15 Kasım 2009 Pazar

Oto-büs!

.
“Kızım kayar mısın?” dedi.

Gömüldüğüm romanın arasında hangi gezegende yaşadığımı bile unutmuşken böyle bir soruyu anlamlandırmam güç oldu. “Kaymam” dedim. Adam belli ki bu cevabı beklemiyordu. “Şunu uzatır mısınız?”dan sonraki en normal toplu taşıma repliği olan bu soru, çoğu zaman bir cevap bile gerektirmeden söylenene riayet etmekle noktalanırdı. İtirazıma bir gerekçe göstermeliydim. “Ben daha önce inicem” dedim. Böylece, adamın nerede ineceğini bilmememe rağmen iddialı tavrım sayesinde oturduğum koltuğu hak etmiş oldum.

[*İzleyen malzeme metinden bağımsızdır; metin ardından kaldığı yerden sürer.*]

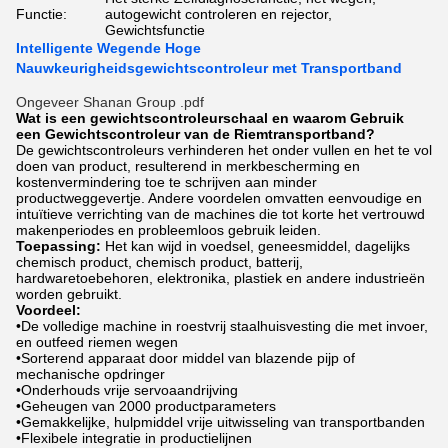
Functie:
autogewicht controleren en rejector,
Gewichtsfunctie
Intelligente Wegende Hoge
Nauwkeurigheidsgewichtscontroleur met Transportband
Ongeveer Shanan Group .pdf
Wat is een gewichtscontroleurschaal en waarom Gebruik
een Gewichtscontroleur van de Riemtransportband?
De gewichtscontroleurs verhinderen het onder vullen en het te vol
doen van product, resulterend in merkbescherming en
kostenvermindering toe te schrijven aan minder
productweggevertje. Andere voordelen omvatten eenvoudige en
intuïtieve verrichting van de machines die tot korte het vertrouwd
makenperiodes en probleemloos gebruik leiden.
Toepassing:
Het kan wijd in voedsel, geneesmiddel, dagelijks
chemisch product, chemisch product, batterij,
hardwaretoebehoren, elektronika, plastiek en andere industrieën
worden gebruikt.
Voordeel:
•De volledige machine in roestvrij staalhuisvesting die met invoer,
en outfeed riemen wegen
•Sorterend apparaat door middel van blazende pijp of
mechanische opdringer
•Onderhouds vrije servoaandrijving
•Geheugen van 2000 productparameters
•Gemakkelijke, hulpmiddel vrije uitwisseling van transportbanden
•Flexibele integratie in productielijnen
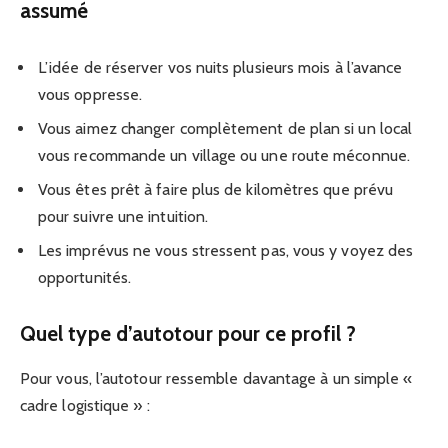
assumé
L’idée de réserver vos nuits plusieurs mois à l’avance
vous oppresse.
Vous aimez changer complètement de plan si un local
vous recommande un village ou une route méconnue.
Vous êtes prêt à faire plus de kilomètres que prévu
pour suivre une intuition.
Les imprévus ne vous stressent pas, vous y voyez des
opportunités.
Quel type d’autotour pour ce profil ?
Pour vous, l’autotour ressemble davantage à un simple «
cadre logistique » :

Aslında koltukla duygusal bir bağım yoktu, sadece adamın onca boş yer varken yanıma oturmak istemesine uyuz olmuştum.

Parmak uçlarına basarak yürüyünce uzayda daha az yer kaplandığına dair yaygın inanışın temsili sofistike hareketlerle yan tarafıma geçen bu adam bir amcaydı ve götü koltuğa kavuşur kavuşmaz bana dönüp bir şeyler anlatmaya başladı. “Her türlü iletişime kapalıyım” mesajı vermek için elimde tuttuğum kalkan niteliğindeki kitap, amcanın hiç sikinde değildi. Kısa bir girizgahtan sonra, “Alacaklılarımdan alacaklarımı alabilsem alacaklarımı alıcam ama alamıyorum ki” gibisinden bir cümle kurdu. Daha önce “almak” kökünden türetilen bu kadar çok kelimeyle aynı cümle içinde karşılaşmamıştım. Bunların “almak” kökünden geldiğine de emin değildim. Belki de amca böyle bir cümleyi hiç kurmamıştı. Ama kesin olan bir şey vardı, o da amcanın dertli olduğuydu.

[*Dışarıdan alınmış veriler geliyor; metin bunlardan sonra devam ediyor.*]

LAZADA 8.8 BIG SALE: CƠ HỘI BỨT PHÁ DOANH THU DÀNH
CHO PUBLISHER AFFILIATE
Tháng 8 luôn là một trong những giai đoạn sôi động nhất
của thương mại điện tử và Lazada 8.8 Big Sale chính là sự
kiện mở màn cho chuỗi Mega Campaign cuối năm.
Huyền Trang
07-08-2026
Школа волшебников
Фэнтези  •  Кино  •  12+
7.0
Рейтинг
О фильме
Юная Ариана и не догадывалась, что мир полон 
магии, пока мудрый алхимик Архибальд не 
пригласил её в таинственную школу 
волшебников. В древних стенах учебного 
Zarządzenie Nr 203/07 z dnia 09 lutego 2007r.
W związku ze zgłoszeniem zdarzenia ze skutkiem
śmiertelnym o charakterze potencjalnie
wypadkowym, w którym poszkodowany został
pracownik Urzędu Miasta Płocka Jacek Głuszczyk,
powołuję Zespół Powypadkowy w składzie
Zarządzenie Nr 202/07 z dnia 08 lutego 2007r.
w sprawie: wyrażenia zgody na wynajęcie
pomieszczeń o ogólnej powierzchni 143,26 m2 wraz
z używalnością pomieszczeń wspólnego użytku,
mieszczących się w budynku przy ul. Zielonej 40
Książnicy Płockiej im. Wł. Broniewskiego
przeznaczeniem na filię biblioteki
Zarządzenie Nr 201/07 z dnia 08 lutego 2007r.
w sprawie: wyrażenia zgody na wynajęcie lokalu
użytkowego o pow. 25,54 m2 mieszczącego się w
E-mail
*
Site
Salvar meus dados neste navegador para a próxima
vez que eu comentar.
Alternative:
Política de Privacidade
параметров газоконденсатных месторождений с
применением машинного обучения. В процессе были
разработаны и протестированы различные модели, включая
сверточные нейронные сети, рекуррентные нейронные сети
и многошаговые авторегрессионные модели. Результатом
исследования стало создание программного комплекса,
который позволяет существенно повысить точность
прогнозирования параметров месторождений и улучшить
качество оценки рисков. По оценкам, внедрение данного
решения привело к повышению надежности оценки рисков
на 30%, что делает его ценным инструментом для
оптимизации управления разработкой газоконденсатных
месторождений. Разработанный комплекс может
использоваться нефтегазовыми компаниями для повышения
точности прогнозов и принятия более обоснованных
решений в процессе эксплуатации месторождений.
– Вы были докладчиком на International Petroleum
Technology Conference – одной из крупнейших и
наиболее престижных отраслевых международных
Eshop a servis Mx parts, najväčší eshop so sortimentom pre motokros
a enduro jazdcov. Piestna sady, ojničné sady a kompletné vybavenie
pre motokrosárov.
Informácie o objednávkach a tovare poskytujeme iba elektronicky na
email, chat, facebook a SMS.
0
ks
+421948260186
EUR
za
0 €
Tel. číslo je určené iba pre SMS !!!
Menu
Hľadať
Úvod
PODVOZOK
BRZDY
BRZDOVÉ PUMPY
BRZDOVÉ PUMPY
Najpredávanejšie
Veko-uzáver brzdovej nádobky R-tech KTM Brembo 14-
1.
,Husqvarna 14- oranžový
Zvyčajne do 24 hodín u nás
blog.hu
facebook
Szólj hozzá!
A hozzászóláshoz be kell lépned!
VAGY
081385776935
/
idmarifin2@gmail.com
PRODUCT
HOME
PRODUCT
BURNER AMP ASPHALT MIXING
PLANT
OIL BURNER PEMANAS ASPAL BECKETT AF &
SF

Kısa bir süre önce, kendim üzerinde yapılan deneylerin de etkisiyle dert paratoneri olduğumu keşfetmiştim. Etrafımdaki insanlar, tanıdık olsun olmasın, çenelerini açar açmaz bütün sıkıntılarını üzerime boca ediyor ve her şeyi düzeltecek cümleler kurmamı bekliyorlardı. Elimde bir sihirli değnek tuttuğum izlenimini nasıl oluşturduğumu bilmiyordum. O dertleri topraklayacak bir mekanizmaya sahip değildim. Ve Allah biliyor ya, bir değneğim olsa o değneği alır…… Neyse.

Amca, her yeni durakta paragraf başı yapıp başka bir alacaklısından bahsediyordu. Yol uzadıkça dolandırılma miktarı ve dolayısıyla dert artıyor, çare azalıyordu. Ben, nereye varacağını bilmediğim bu grafikteki koordinat düzlemiydim. X’ler ve Y’ler, ellerini kollarını sallaya sallaya yanımdan geçerken amcanın yüz ifadesi daha da dokunaklı bir hal alıyor, bu sebeple de inanmayacaksınız ama içim kıyılıyordu. Yaşlı ve çaresiz insanlara karşı oldum olası bir zaafım vardı.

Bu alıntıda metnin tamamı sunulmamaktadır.